Le Dixmude a été envoyé aux Caraïbes, le Mistral vers La Réunion et Mayotte dans l’océan indien. Leur mission : projeter un appui sanitaire aux Français d’outre-mer en mettant à disposition le cas échéant leurs hôpitaux embarqués. Il n’a échappé à personne que les PHA (ex-Bâtiments de projection et de commandement) sont aussi des centres de commandement interarmées, des transports de troupes et des bases d’hélicoptères. Bref, ces imposants bâtiments délivrent un message politico-militaire et rappellent que Paris maitrise son empire maritime, en toute circonstance. L’épisode des Falkland 1982 reste toujours dans les scénarios d’agressions. L’envoi d’un A400M de l’armée de l’air à Tahiti et le raid tour du monde d’un A330 Phénix des Forces aériennes stratégiques participent donc du même message. Un troisième PHA, Le Tonnerre est en réserve à Toulon, garantissant une liaison avec la Corse.
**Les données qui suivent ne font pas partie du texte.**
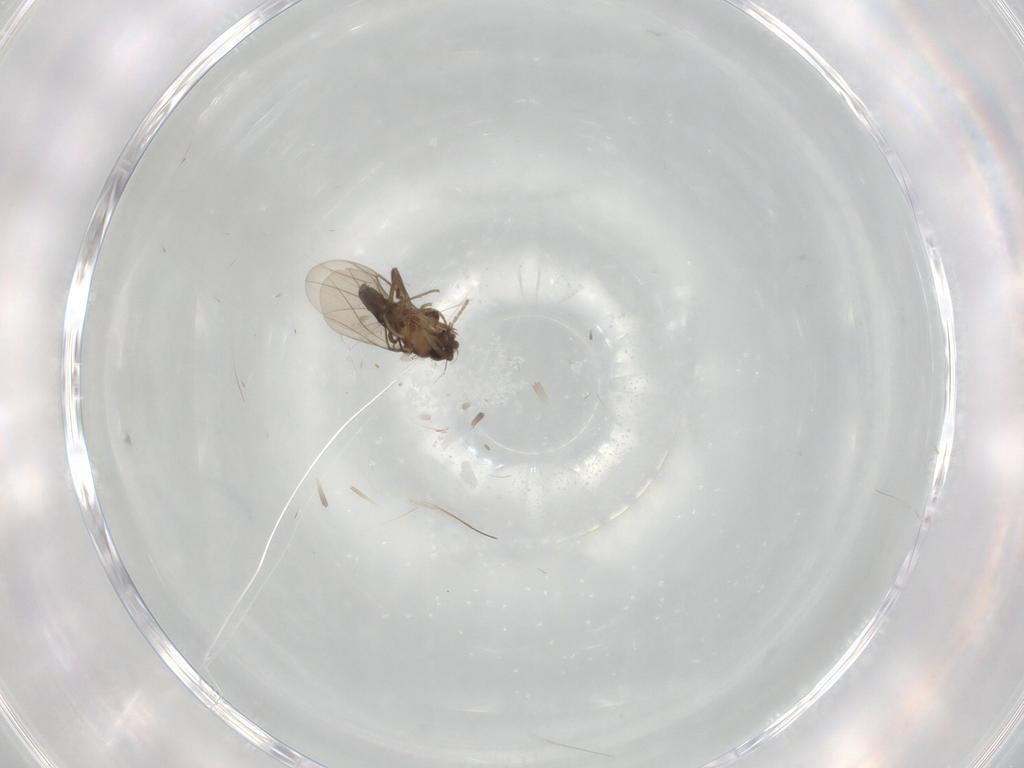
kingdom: Animalia
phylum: Arthropoda
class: Insecta
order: Diptera
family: Phoridae
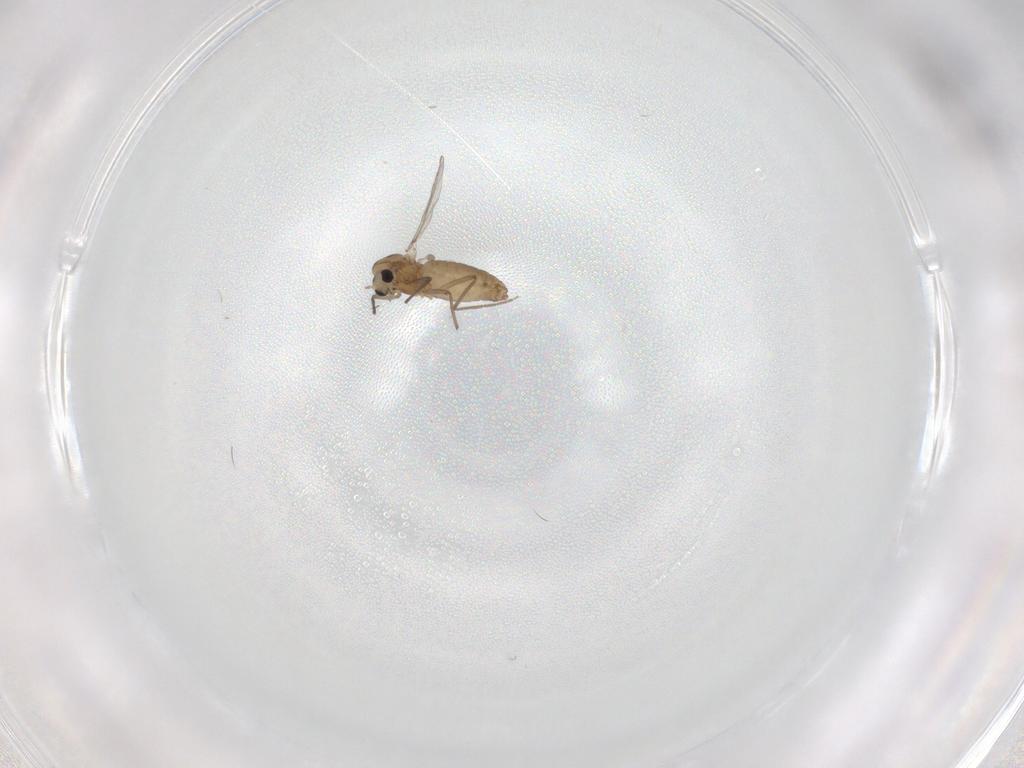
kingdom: Animalia
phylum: Arthropoda
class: Insecta
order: Diptera
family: Chironomidae
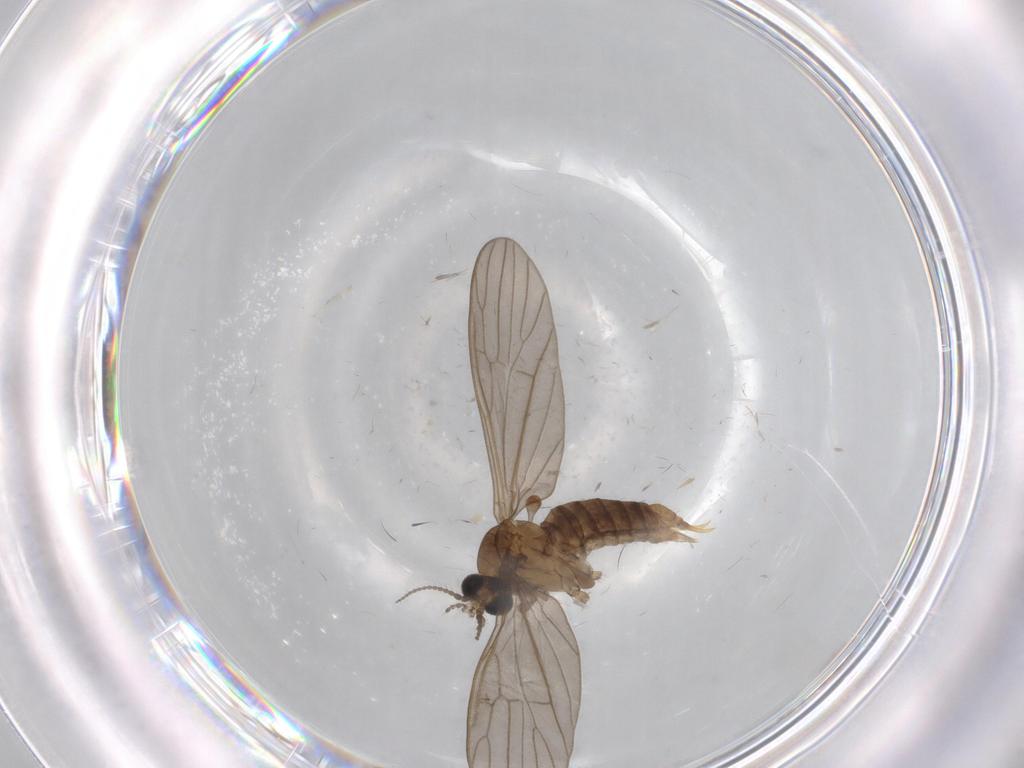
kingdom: Animalia
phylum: Arthropoda
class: Insecta
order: Diptera
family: Limoniidae
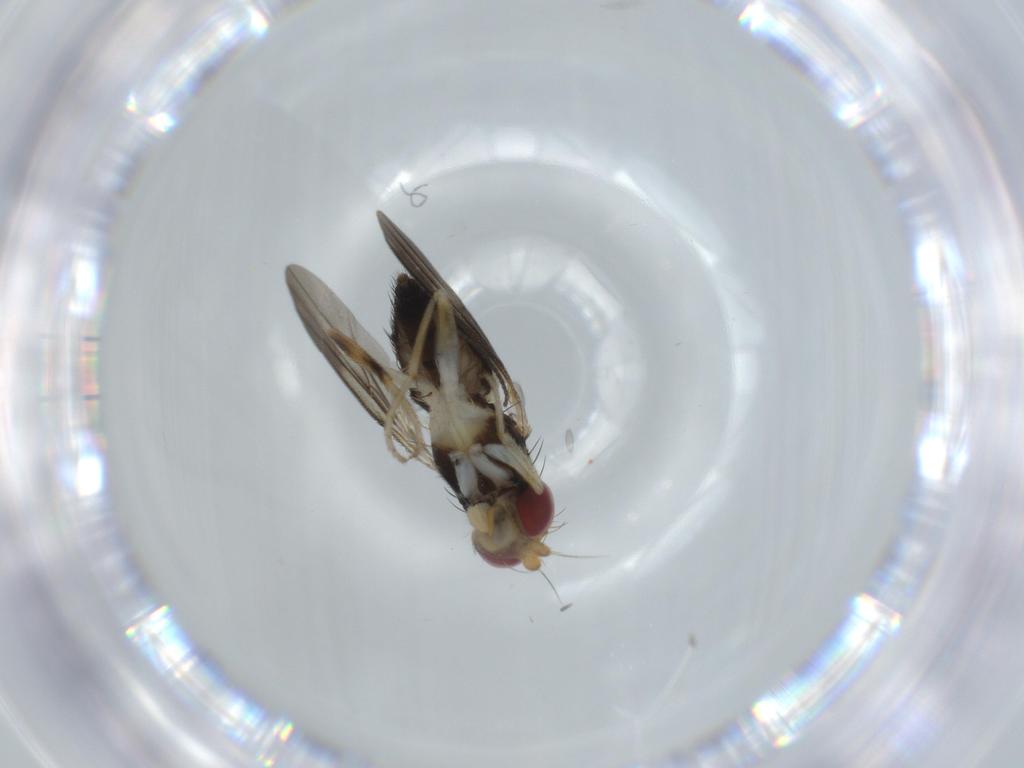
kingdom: Animalia
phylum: Arthropoda
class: Insecta
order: Diptera
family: Clusiidae
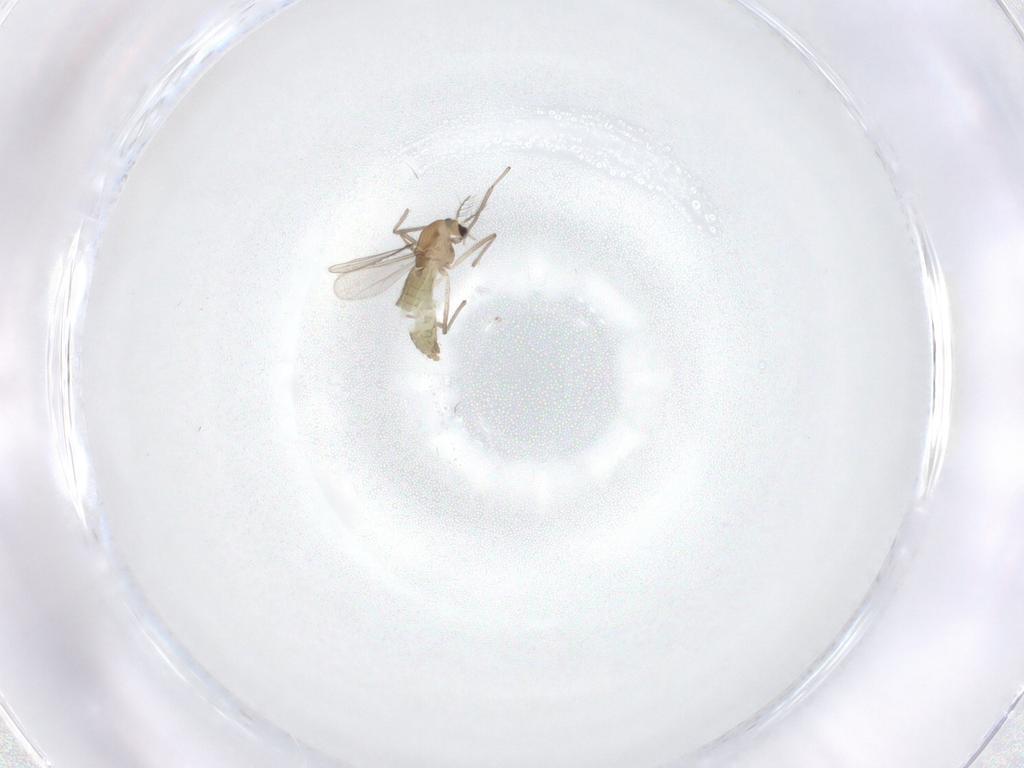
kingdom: Animalia
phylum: Arthropoda
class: Insecta
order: Diptera
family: Chironomidae
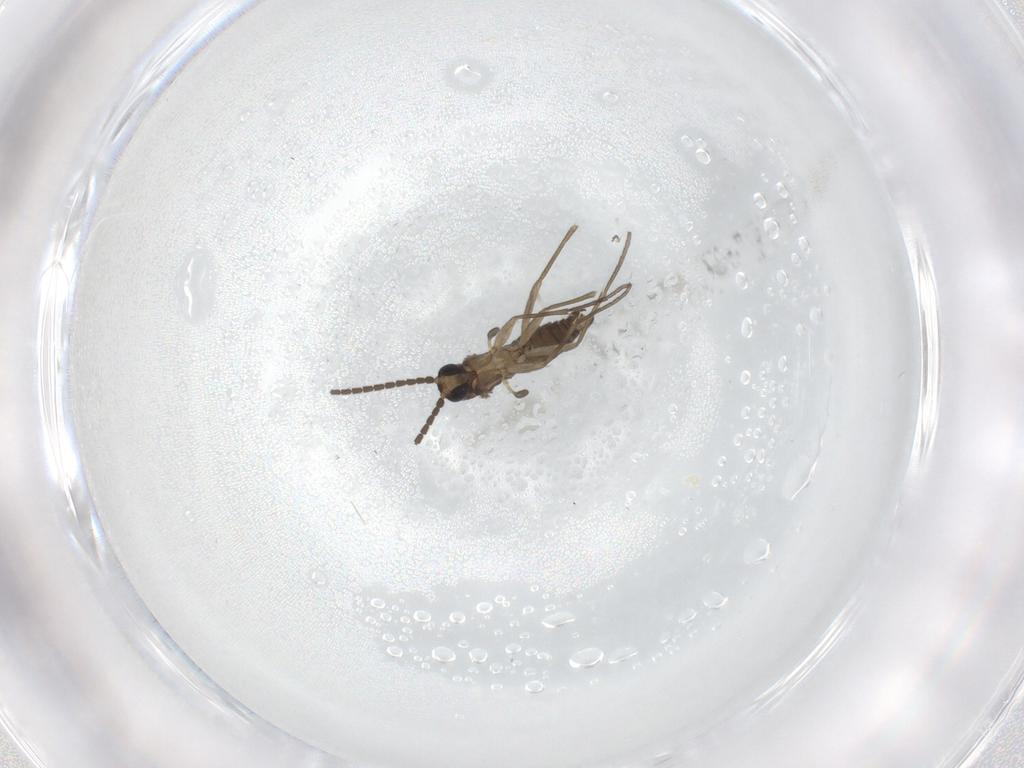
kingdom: Animalia
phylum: Arthropoda
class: Insecta
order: Diptera
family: Sciaridae
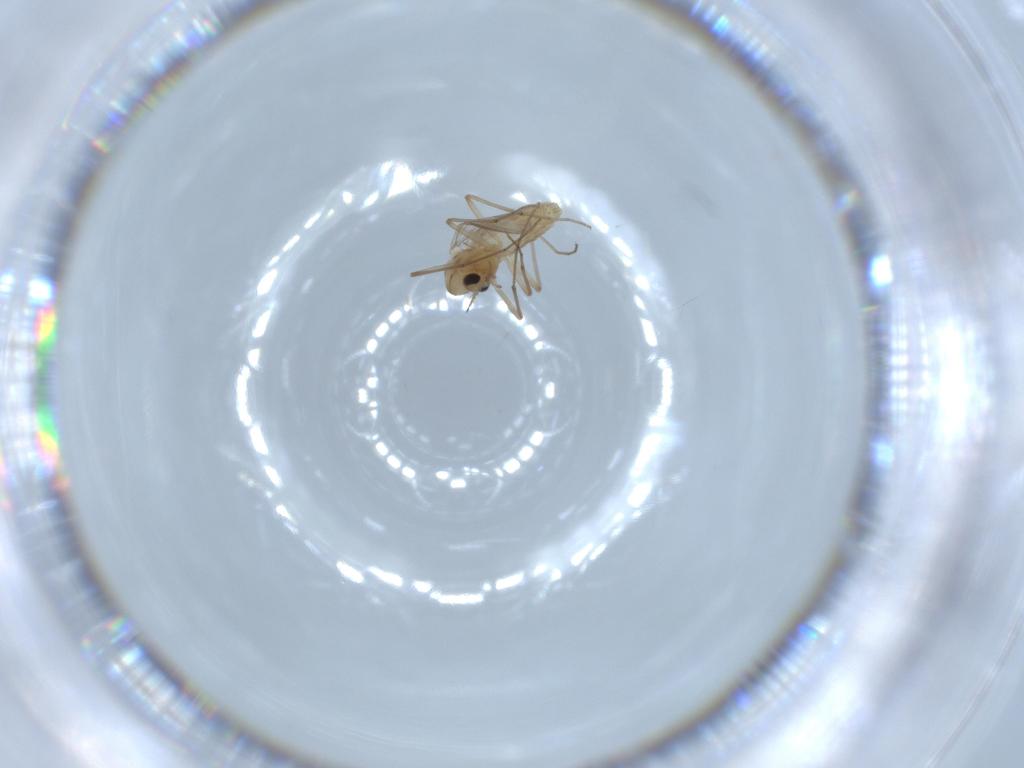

On a donc bien senti la volonté de tenir la ligne lorsque le porte-avions Charles-de-Gaulle a rejoint la task-force de l’Otan en Atlantique Nord. De guerre lasse, il fut tristement rattrapé par l’épidémie qui s’est déclarée à bord avant la fin de sa mission.

Vers des scénarios d’agressions sub-stratégiques

L’épidémie de Covd-19 a bien les caractéristiques, dans ses effets, des attaques sub-stratégiques Les thrillers politico-technologiques et Hollywood regorgent de ces scénarios catastrophes. Parmi eux, citons Le cinquième cavalier, un livre de Dominique Lapierre et de Larry Collins qui lancent la mode dès 1980. Frappé d’un sceau officiel, l’occurrence de crises sanitaires est signalée dans les Livres Blancs sur la défense ou dans les publications de la CIA, certaines étant transformées en succès de librairie. La journée du 11 septembre 2001 nous a montré aussi que les crises sont d’une ampleur autre que les récits de fictions élaborées dans les romans. Les armes des scénarios d’agressions non classiques sont connues : agents chimiques, biologiques et radiologiques, attaques cyber, hyper-terrorisme, agressions militaires limitées, le tout dans un magma médiatique propice aux intoxications médiatiques et à la propagande. Leur mise en action, selon une combinatoire infinie, saurait aussi saisir une opportunité frappant, ou affaiblissant, les fondements d’une société. La dissuasion nucléaire ne saurait tout faire.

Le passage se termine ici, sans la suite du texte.